- [Set problem]
Reproduce every line of text in the material below without any changes, and leave the pictures out.

- [Excerpted records]
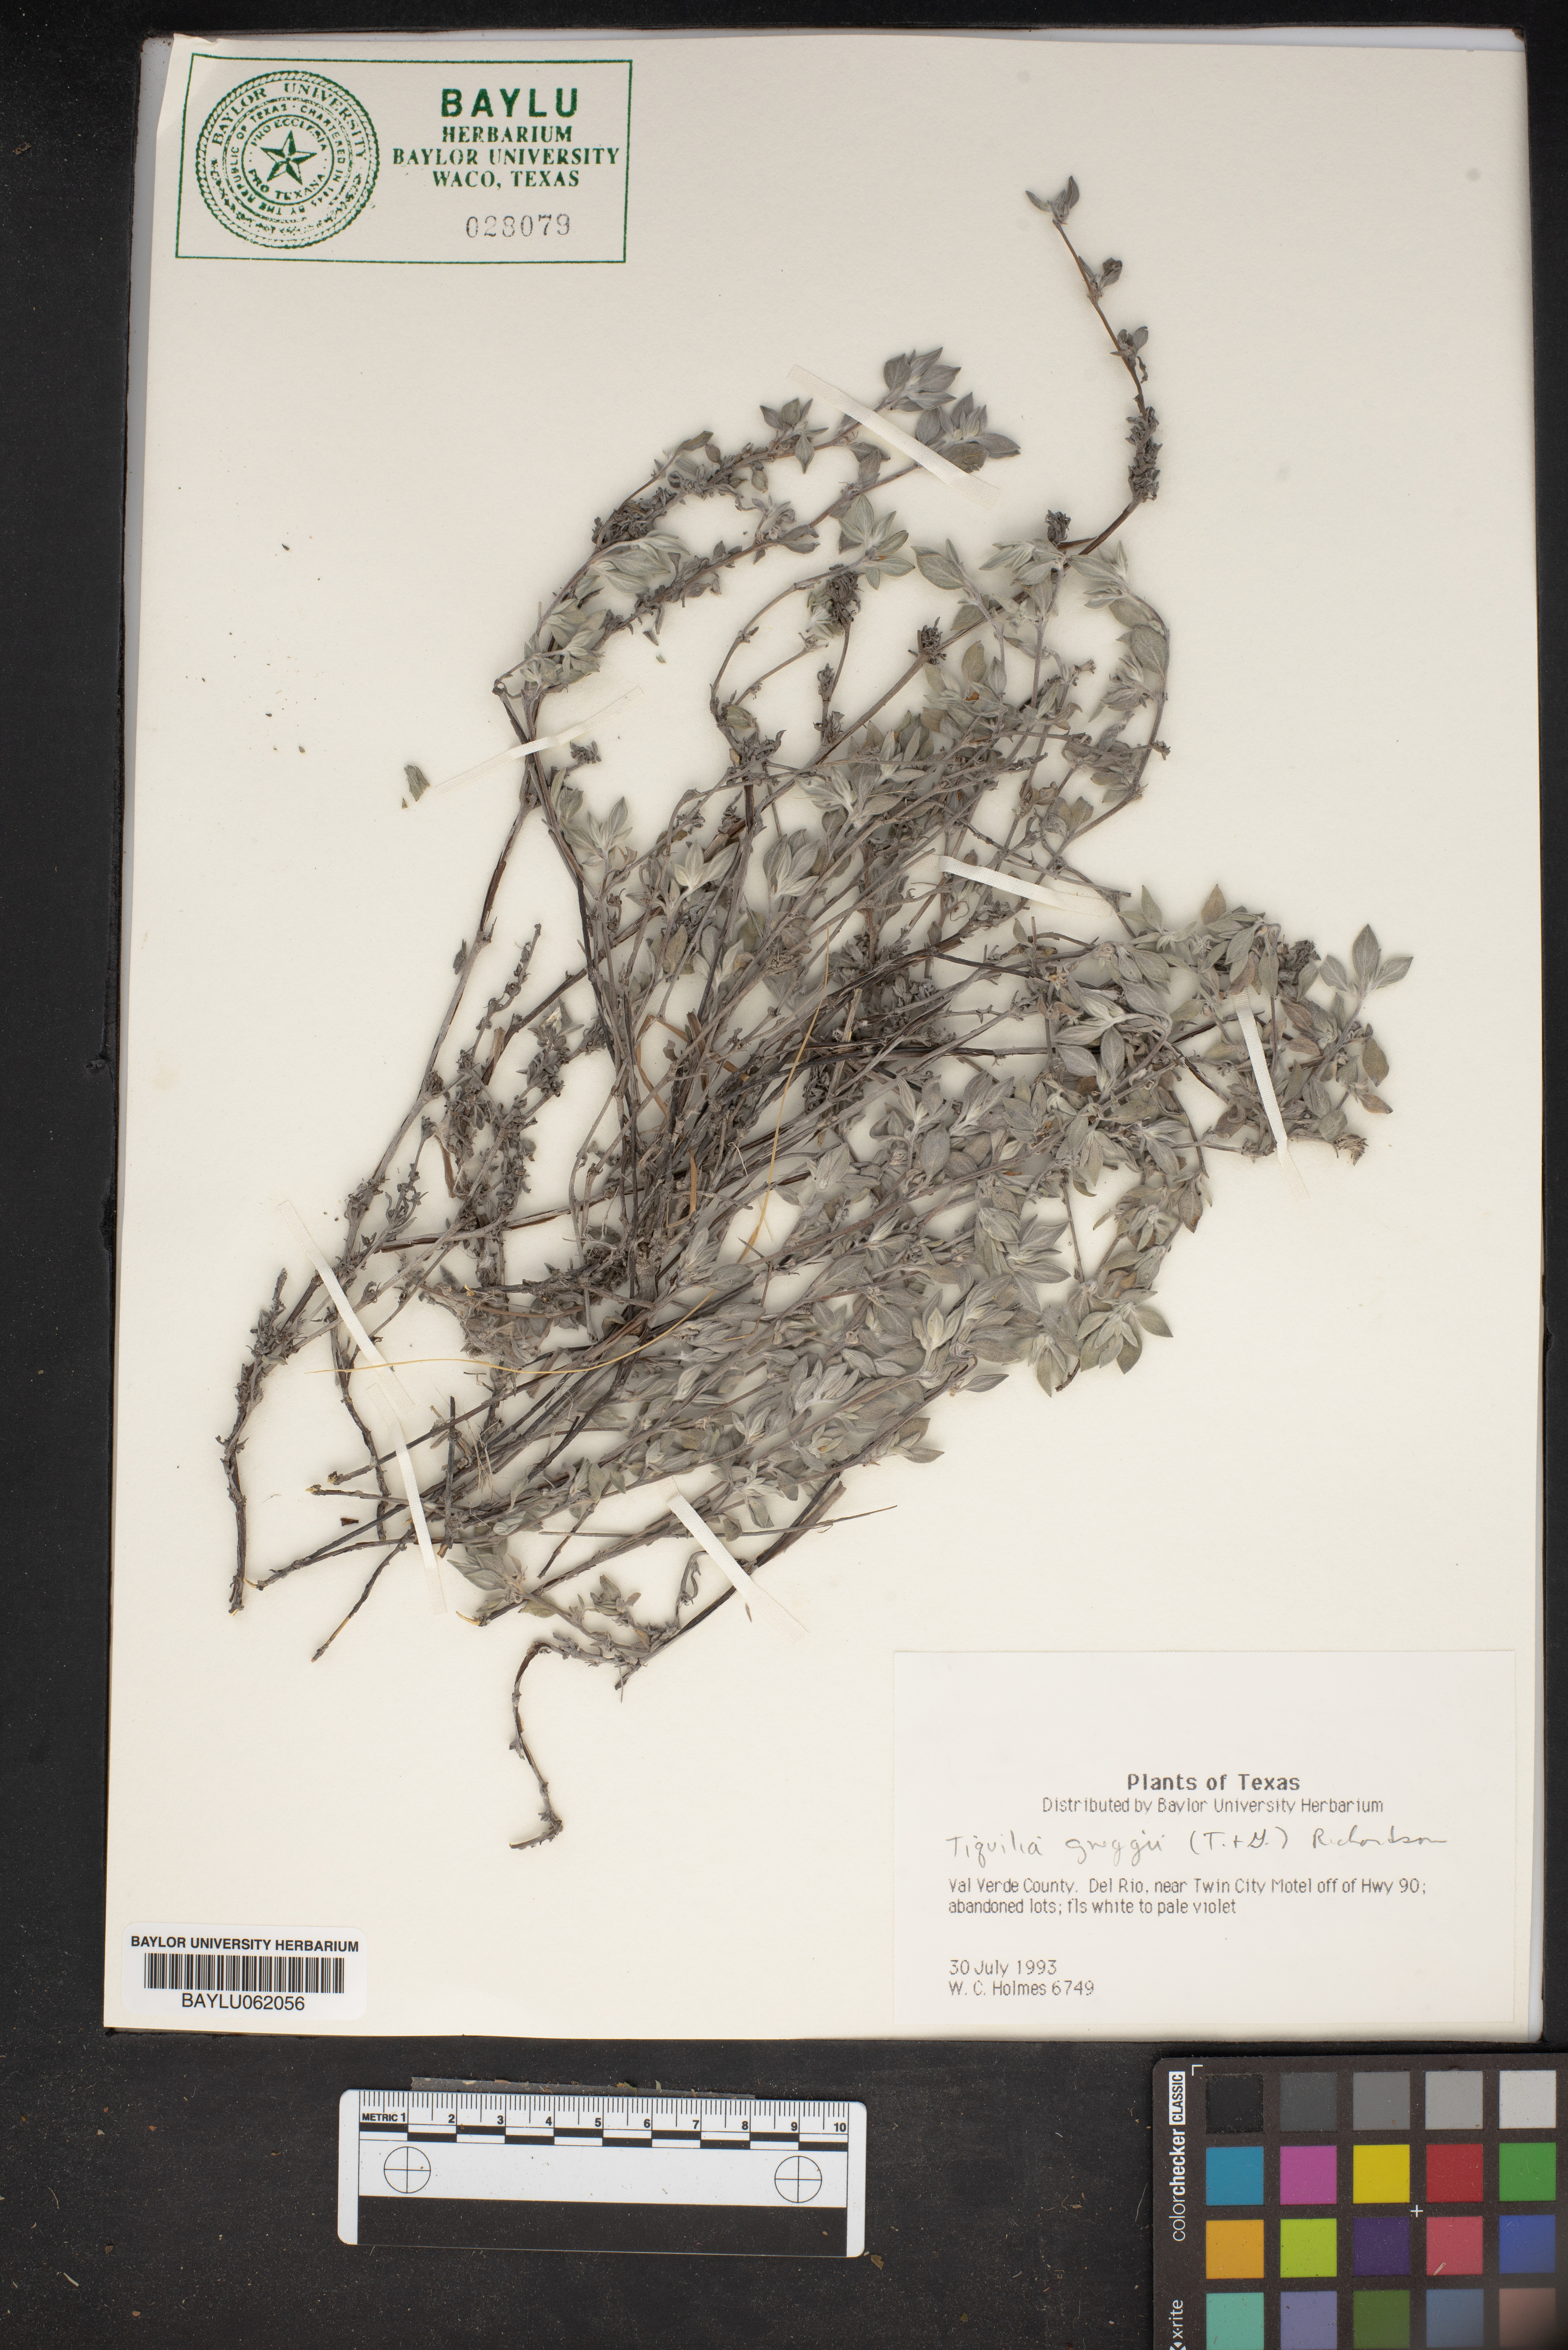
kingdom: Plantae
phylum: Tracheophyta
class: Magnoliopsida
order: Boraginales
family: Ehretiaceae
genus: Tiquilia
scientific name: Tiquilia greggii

- [The answer]
kingdom: Plantae
phylum: Tracheophyta
class: Magnoliopsida
order: Boraginales
family: Ehretiaceae
genus: Tiquilia
scientific name: Tiquilia greggii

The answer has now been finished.